Nonostante il 2025 si sia chiuso con precipitazioni complessivamente in linea con la media climatica nazionale, la distribuzione delle piogge continua a evidenziare profonde differenze tra le varie aree del Paese. È quanto emerge dal rapporto “Il clima in Italia nel 2025”, elaborato dal Sistema nazionale per la protezione dell’ambiente (Snpa), formato da Ispra e dalle Agenzie regionali e provinciali per la protezione dell’ambiente.
Secondo lo studio, a livello nazionale le precipitazioni hanno registrato un lieve incremento dell’1% rispetto al periodo di riferimento 1991-2020. L’aumento è stato più marcato nel Nord Italia (+7%), mentre il Centro è rimasto sostanzialmente in linea con la media. Diversa la situazione nel Mezzogiorno e nelle Isole, dove le piogge sono diminuite del 5%.
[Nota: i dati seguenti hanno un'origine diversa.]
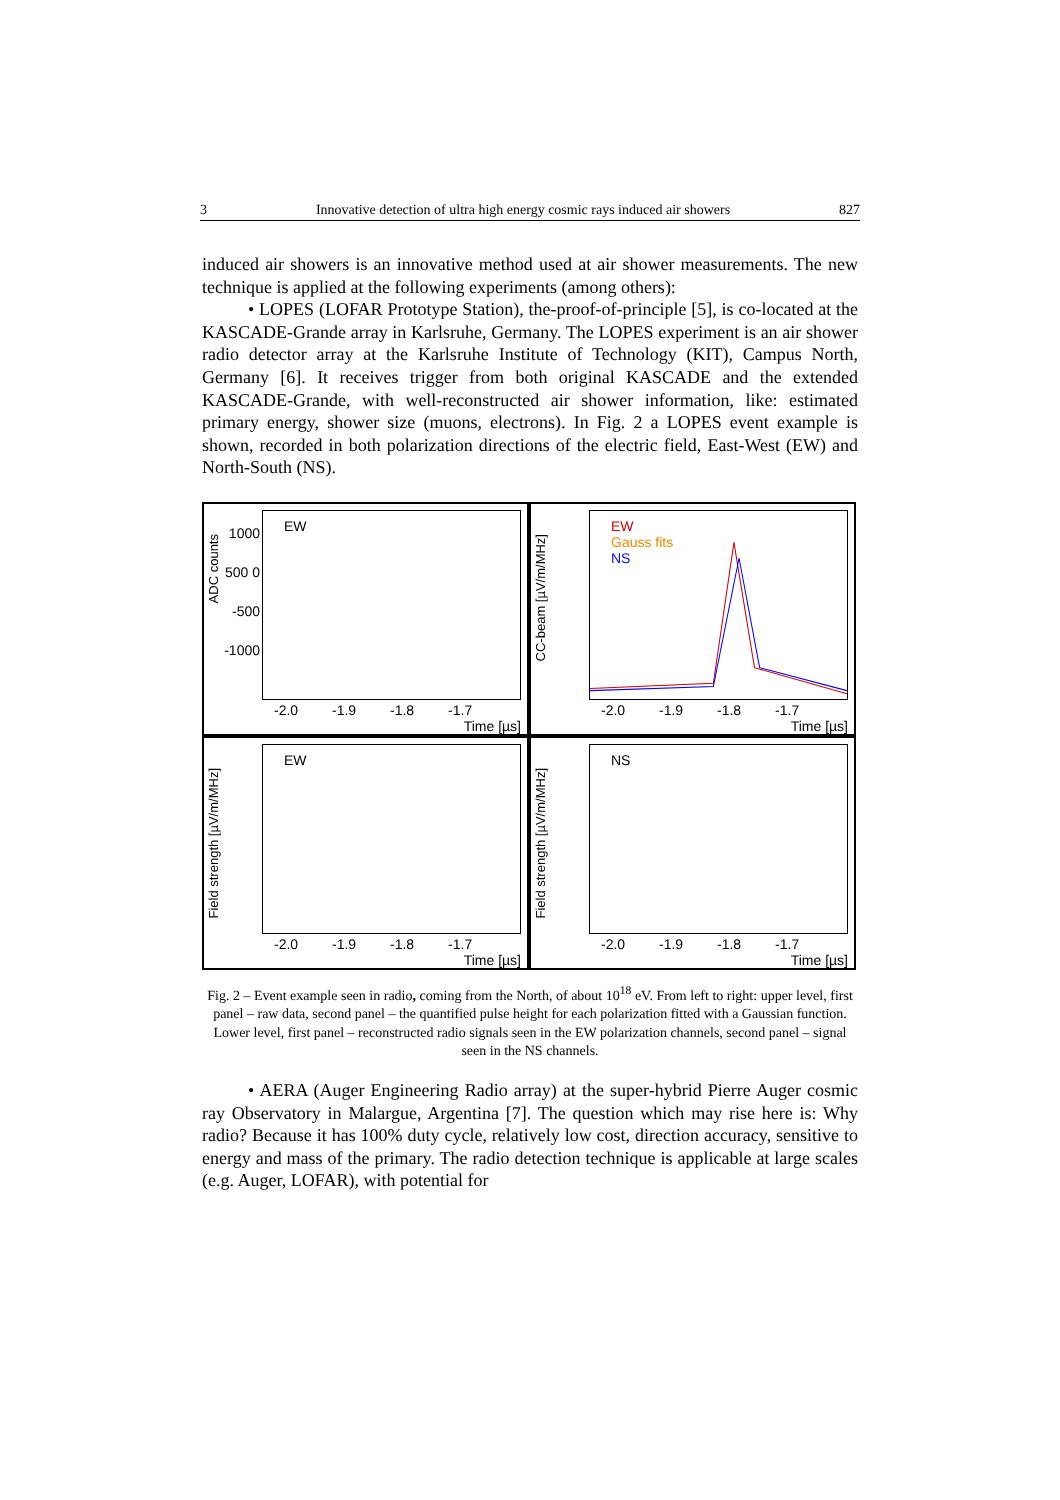3 Innovative detection of ultra high energy cosmic rays induced air showers 827
induced air showers is an innovative method used at air shower measurements. The new technique is applied at the following experiments (among others):
• LOPES (LOFAR Prototype Station), the-proof-of-principle [5], is co-located at the KASCADE-Grande array in Karlsruhe, Germany. The LOPES experiment is an air shower radio detector array at the Karlsruhe Institute of Technology (KIT), Campus North, Germany [6]. It receives trigger from both original KASCADE and the extended KASCADE-Grande, with well-reconstructed air shower information, like: estimated primary energy, shower size (muons, electrons). In Fig. 2 a LOPES event example is shown, recorded in both polarization directions of the electric field, East-West (EW) and North-South (NS).
ADC counts
EW
1000 500 0 -500 -1000
-2.0 -1.9 -1.8 -1.7
Time [µs]
CC-beam [µV/m/MHz]
EW
Gauss fits
NS
-2.0 -1.9 -1.8 -1.7
Time [µs]
Field strength [µV/m/MHz]
EW
-2.0 -1.9 -1.8 -1.7
Time [µs]
Field strength [µV/m/MHz]
NS
-2.0 -1.9 -1.8 -1.7
Time [µs]
Fig. 2 – Event example seen in radio, coming from the North, of about 10<sup>18</sup> eV. From left to right: upper level, first panel – raw data, second panel – the quantified pulse height for each polarization fitted with a Gaussian function. Lower level, first panel – reconstructed radio signals seen in the EW polarization channels, second panel – signal seen in the NS channels.
• AERA (Auger Engineering Radio array) at the super-hybrid Pierre Auger cosmic ray Observatory in Malargue, Argentina [7]. The question which may rise here is: Why radio? Because it has 100% duty cycle, relatively low cost, direction accuracy, sensitive to energy and mass of the primary. The radio detection technique is applicable at large scales (e.g. Auger, LOFAR), with potential for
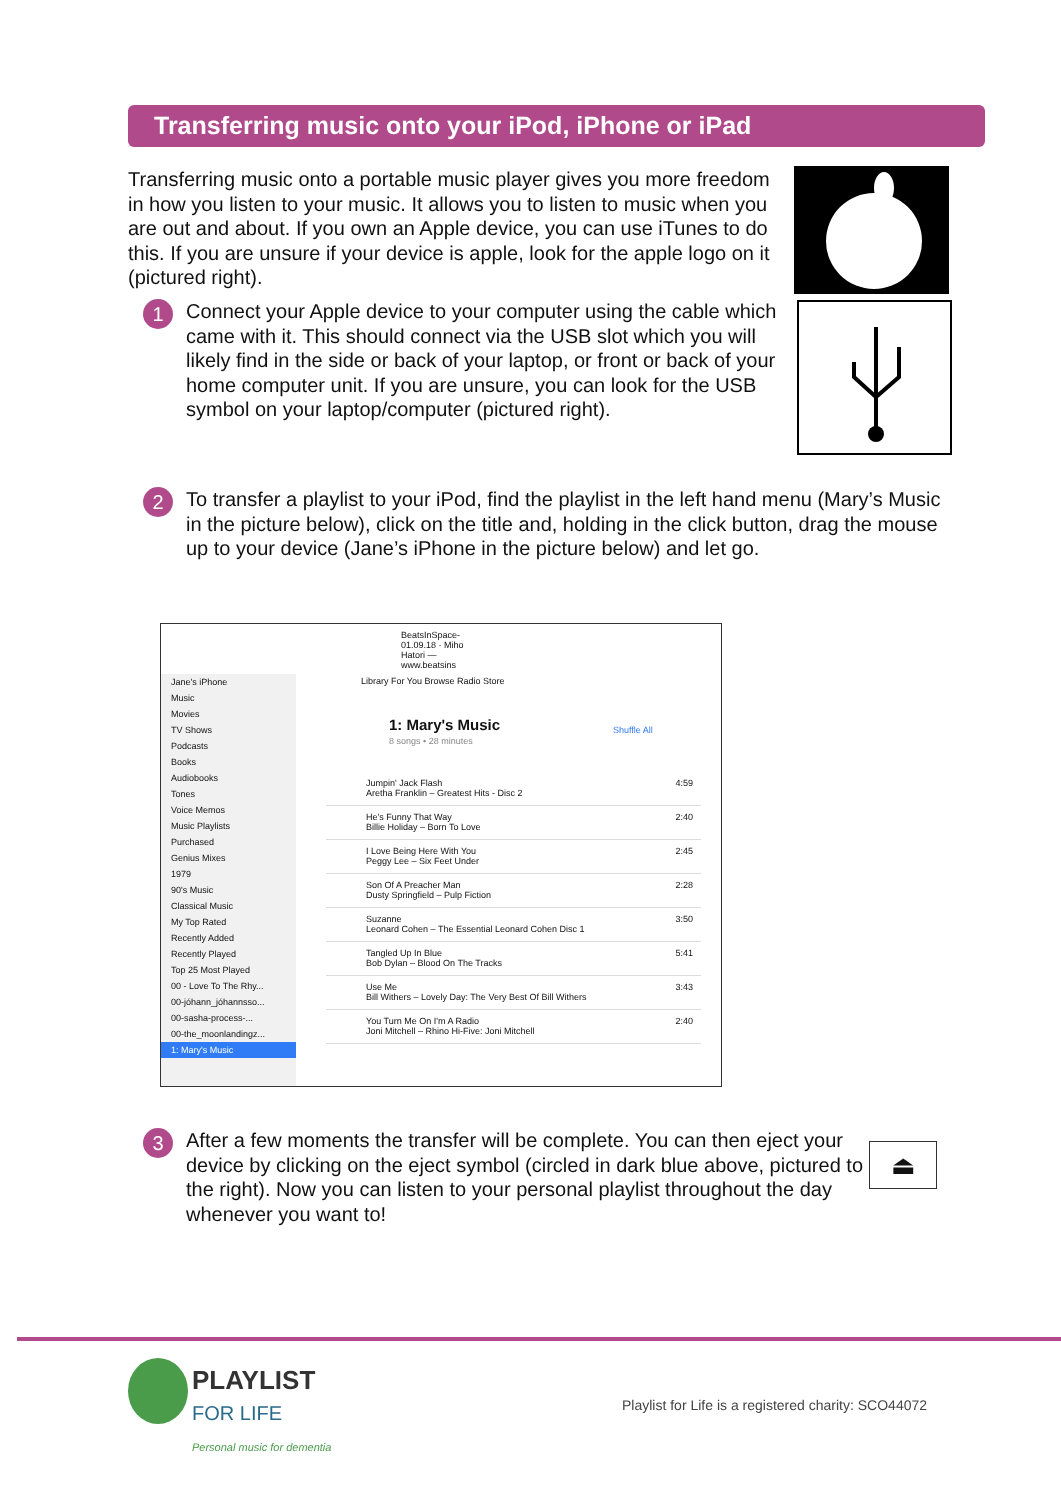Transferring music onto your iPod, iPhone or iPad
Transferring music onto a portable music player gives you more freedom in how you listen to your music. It allows you to listen to music when you are out and about. If you own an Apple device, you can use iTunes to do this. If you are unsure if your device is apple, look for the apple logo on it (pictured right).
1
Connect your Apple device to your computer using the cable which came with it. This should connect via the USB slot which you will likely find in the side or back of your laptop, or front or back of your home computer unit. If you are unsure, you can look for the USB symbol on your laptop/computer (pictured right).
2
To transfer a playlist to your iPod, find the playlist in the left hand menu (Mary’s Music in the picture below), click on the title and, holding in the click button, drag the mouse up to your device (Jane’s iPhone in the picture below) and let go.
BeatsInSpace-01.09.18 · Miho Hatori — www.beatsins
Library For You Browse Radio Store
Jane's iPhone
Music
Movies
TV Shows
Podcasts
Books
Audiobooks
Tones
Voice Memos
Music Playlists
Purchased
Genius Mixes
1979
90's Music
Classical Music
My Top Rated
Recently Added
Recently Played
Top 25 Most Played
00 - Love To The Rhy...
00-jóhann_jóhannsso...
00-sasha-process-...
00-the_moonlandingz...
1: Mary's Music
1: Mary's Music
8 songs • 28 minutes
Shuffle All
Jumpin' Jack Flash
Aretha Franklin – Greatest Hits - Disc 2 4:59
He's Funny That Way
Billie Holiday – Born To Love 2:40
I Love Being Here With You
Peggy Lee – Six Feet Under 2:45
Son Of A Preacher Man
Dusty Springfield – Pulp Fiction 2:28
Suzanne
Leonard Cohen – The Essential Leonard Cohen Disc 1 3:50
Tangled Up In Blue
Bob Dylan – Blood On The Tracks 5:41
Use Me
Bill Withers – Lovely Day: The Very Best Of Bill Withers 3:43
You Turn Me On I'm A Radio
Joni Mitchell – Rhino Hi-Five: Joni Mitchell 2:40
3
After a few moments the transfer will be complete. You can then eject your device by clicking on the eject symbol (circled in dark blue above, pictured to the right). Now you can listen to your personal playlist throughout the day whenever you want to!
⏏
PLAYLIST
FOR LIFE
Personal music for dementia
Playlist for Life is a registered charity: SCO44072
Il dato più significativo riguarda proprio la Calabria. Il rapporto evidenzia infatti che «la costa ionica della Calabria arriva a 121 giorni asciutti consecutivi», il valore più elevato registrato in Italia, davanti alla Sardegna (118 giorni) e alla Sicilia (116).
Gli esperti sottolineano che «sono valori che confermano una maggiore esposizione del Sud a periodi prolungati senza precipitazioni», evidenziando come il fenomeno della siccità continui a interessare in maniera particolare le regioni meridionali.
L’analisi mostra inoltre che, nel corso del 2025, i mesi meno piovosi sono stati giugno, ottobre e novembre, mentre marzo e agosto hanno fatto registrare le precipitazioni più abbondanti. Dal punto di vista stagionale, soltanto l’autunno è risultato più secco della norma, mentre la primavera è stata la stagione con il maggiore surplus di pioggia, seguita dall’inverno.
I dati confermano così un quadro climatico caratterizzato da una crescente variabilità, con il Sud Italia sempre più esposto a lunghi periodi senza precipitazioni, nonostante il bilancio complessivo delle piogge a livello nazionale resti vicino ai valori medi.